Entrevistas

Reflexões sobre o cenário nacional

Depois de um longo período de dormência social, a cidadania brasileira, embora sofrendo e descontente com os descaminhos da política, dos partidos e de outras instituições da sociedade, parece ter acordado. As manifestações de rua evidenciam que os jovens, principalmente eles, não concordam em permanecer deitados em berço esplêndido, mas querem mostrar que os filhos do Brasil não fogem à luta, sobretudo quando a ética se distancia de um país que é gigante pela própria natureza. Estes acontecimentos, vistos por muitos como inesperados, e por outros como a externalização de algo que estava reprimido, devem ser assimilados e refletidos, sobretudo por aqueles que foram democraticamente eleitos para representar a voz do povo. Essa nova realidade deve nos levar também a refletir sobre algumas questões que nos parecem fundamentais no atual contexto da nossa vida social.

As instituições públicas não podem estar alheias às demandas fundamentais da sociedade, tomando muitas vezes atitudes e posições que não condizem com os novos desafios e interesses da população.

A falta de ética, sobretudo na política, não pode mais ser tolerada e camuflada nos bastidores internos do poder, sobretudo numa sociedade que busca a consolidação democrática, com o apoio dos novos meios de comunicação e das instâncias criadas para defender os interesses públicos.

Não adianta mais esconder a realidade social, política e econômica do país, deixando de informar à sociedade a realidade concreta dos fatos, as dificuldades, e as possíveis soluções. As máscaras podem durar algum tempo, mas, quando estas são rasgadas, a indignação e os protestos são mais intensos e solidários.

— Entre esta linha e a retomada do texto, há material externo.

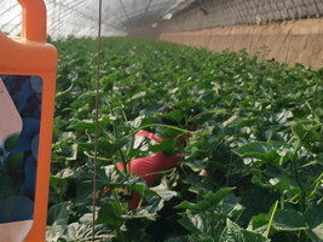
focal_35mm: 54
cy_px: 125
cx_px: 86
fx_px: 504
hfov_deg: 34.9
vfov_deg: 27.0
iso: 152
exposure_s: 1/2460
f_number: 1.8
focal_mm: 3.95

Uma nova maneira de fazer política aparece no clamor dos jovens na rua, o que nos leva a pensar e questionar as posturas e os interesses do modo de agir da política partidária brasileira. As bandeiras de alguns partidos políticos que apareceram nas manifestações foram desprezadas ou impedidas de serem expostas pela maioria dos jovens. Parece que há um desejo político que já não corresponde aos ideais da política partidária.

Valores éticos como a dignidade humana, solidariedade, justiça, paz, entre outros, apareceram explicitamente nos clamores de rua, mostrando o quanto ainda temos que caminhar para ocupar um lugar de destaque no cenário internacional, e de ser uma nação justa, inclusiva e sustentável.

Embora a racionalidade técnica exerça um fascínio entre os jovens, visto a importância dos meios eletrônicos para convocar as pessoas para rua, observa-se que os aspectos reivindicatórios presentes no coração e na mente das pessoas, estão mais relacionados com a racionalidade dos valores, onde a ética tem um lugar preponderante. O encontro destas duas racionalidades nas ruas mostra que a preocupação com alguns princípios éticos constitui a principal bandeira política das gerações que serão o futuro de nosso país.

A violência presenciada no vandalismo de alguns grupos radicais, durante as manifestações, é uma demonstração clara da existência de uma cultura de violência na sociedade brasileira, que embora reprovada pela maioria dos manifestantes, não deixa de ser preocupante, não correspondendo ao ethos de uma nação miscigenada e majoritariamente cristã, que sempre procurou a reconciliação, a acolhida e os meios pacíficos para solucionar os problemas.

A cultura da corrupção existente no Brasil chegou a um limite que já não é possível mais ser tolerado pela sociedade. Os clamores contra a corrupção foram sentidos de maneira clara e visível nas manifestações de rua, como um sinal de intolerância de uma sociedade que pede transparência e o uso honesto dos recursos públicos, sobretudo visando à melhoria da educação, saúde e transporte.

As manifestações de rua são prenúncio de algo que poderá ocorrer com certa frequência no país, caso não haja um esforço de mudança por parte dos poderes constituídos, um diálogo maior dos políticos com a sociedade e um controle maior sobre a economia.

A rapidez e a facilidade em convocar e mobilizar o povo para os protestos de rua devem levar a uma reflexão, por parte do estado brasileiro, sobre os mecanismos de defesa, de segurança e de proteção da população e do patrimônio público e privado.